Anak Autis Punya Bakat Terpendam
- VIVAnews/Anhar Rizki Affandi
VIVA Tekno – Seorang anak dengan gangguan spektrum autisme memiliki bakat terpendam yang bisa dikembangkan. Jika ada minat berlebihan pada anak dengan gangguan spektrum autis, minat tersebut bisa menjadi keahlian ketika diarahkan dengan baik.
Psikolog Vitriani Sumarlis menjelaskan gangguan spektrum autisme adalah gangguan perkembangan pervasif (mendalam) yang memiliki karakteristik berupa kesulitan dalam komunikasi sosial dengan perilaku, minat, aktivitas yang terbatas, dan pola yang repetitif (berulang).
"Gangguan ini memiliki gejala seperti gerakan tangan yang diulang-ulang tanpa tujuan tertentu, memakai objek tanpa tujuan tertentu, dan cara bicara diulang-ulang tanpa ada makna tertentu," ujarnya.
Interaksi berulang-ulang yang dilakukan bisa dilatih untuk menjadi sesuatu yang bermakna dan menjadi keahlian anak.
Setelah mengembangkan kemampuan sesuai minat, orang tua bisa mengembangkan faktor yang belum berkembang dengan baik dengan tes potensi intelegensi serta melihat fungsi kognitif yang masih menjadi kelemahannya.
Dalam sebuah film dokumenter berjudul 'Joshua Tree', dikisahkan seorang anak yang didiagnosis mengalami autisme. Dia merupakan anak kedua dari empat bersaudara.
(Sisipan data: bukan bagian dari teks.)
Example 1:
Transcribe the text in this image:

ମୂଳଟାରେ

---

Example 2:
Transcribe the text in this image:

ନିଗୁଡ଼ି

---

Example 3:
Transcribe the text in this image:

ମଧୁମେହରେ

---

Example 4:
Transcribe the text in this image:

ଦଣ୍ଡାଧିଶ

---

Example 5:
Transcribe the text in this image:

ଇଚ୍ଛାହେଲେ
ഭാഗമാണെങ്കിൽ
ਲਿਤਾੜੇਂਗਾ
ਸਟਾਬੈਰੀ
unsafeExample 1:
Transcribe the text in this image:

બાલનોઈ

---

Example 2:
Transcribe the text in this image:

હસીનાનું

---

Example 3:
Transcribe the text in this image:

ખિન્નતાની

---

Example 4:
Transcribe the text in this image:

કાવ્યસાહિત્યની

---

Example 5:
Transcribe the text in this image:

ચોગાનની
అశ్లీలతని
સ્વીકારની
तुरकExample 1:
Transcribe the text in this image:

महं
Seluruh keluarganya berperan aktif dalam tumbuh kembangnya, termasuk adik-adiknya. Ia merupakan anak dari ibu keturunan China-Indonesia, dan ayah berkebangsaan Singapura.
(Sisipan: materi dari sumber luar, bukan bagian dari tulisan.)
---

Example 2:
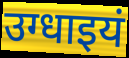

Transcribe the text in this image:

उग्धाइयं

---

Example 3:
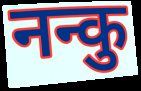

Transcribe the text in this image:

नन्कु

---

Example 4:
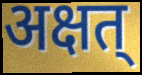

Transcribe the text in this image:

अक्षत्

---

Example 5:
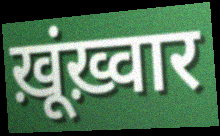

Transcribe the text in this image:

ख़ूंख़्वारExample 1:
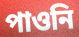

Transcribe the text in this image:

পাওনি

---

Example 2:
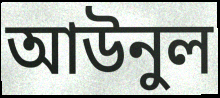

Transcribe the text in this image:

আউনুল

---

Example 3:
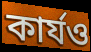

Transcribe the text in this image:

কার্যও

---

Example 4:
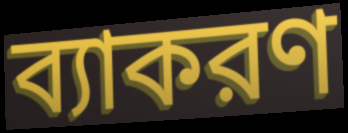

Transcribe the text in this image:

ব্যাকরণ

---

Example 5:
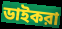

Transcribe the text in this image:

Kakaknya, Immanuel, yang juga kameramen dari film Joshua Tree, juga didiagnosis autisme. Namun saat ini dia sudah dapat menjalani kehidupan seperti masyarakat pada umumnya, bahkan melanjutkan sekolah asrama di luar negeri.
Saat pandemi Covid-19, orangtuanya memiliki ide untuk membuat film tentang anak remaja laki-laki mereka yang mengalami autisme berat dan kemajuan luar biasanya selama enam bulan.
Hal ini dilatarbelakangi oleh kepekaan dan kesadaran bahwa orangtua dan pendamping anak-anak dengan autisme berat seringkali merasa putus asa saat orang yang mereka sayangi tersebut tumbuh ke masa remaja dan dewasa.
Melalui dokumenter ini, mereka berharap bisa menunjukkan bahwa dengan lingkungan, asupan nutrisi, aktivitas fisik, dan pola pikir orang di sekitarnya yang tepat, sangat mungkin untuk membawa perubahan menakjubkan dalam hidup individu autistik.
"Joshua Tree adalah suatu pesan mengenai cinta dan pengharapan. Bahwa individu dengan Autisme bisa terus berkembang dan belajar. Jangan pernah menyerah. Nikmati mereka dan keistimewaan yang mereka punya," kata Deibby Mamahit, ibu dari Joshua di Jakarta, pekan lalu.
Dia melanjutkan bahwa manusia adalah bagian dari alam dan dapat dimetaforakan sebagai pohon. Seorang anak dalam spektrum autisme sangat memerlukan keluarganya.
Sutradara melihat bahwa keluarga Joshua adalah inti dari semua ini, di mana pohon adalah tempat Joshua berpegang, berlindung, merasa aman dan berjalan terus menjalani hidupnya atau dalam kata lain, keluarga adalah Joshua Tree.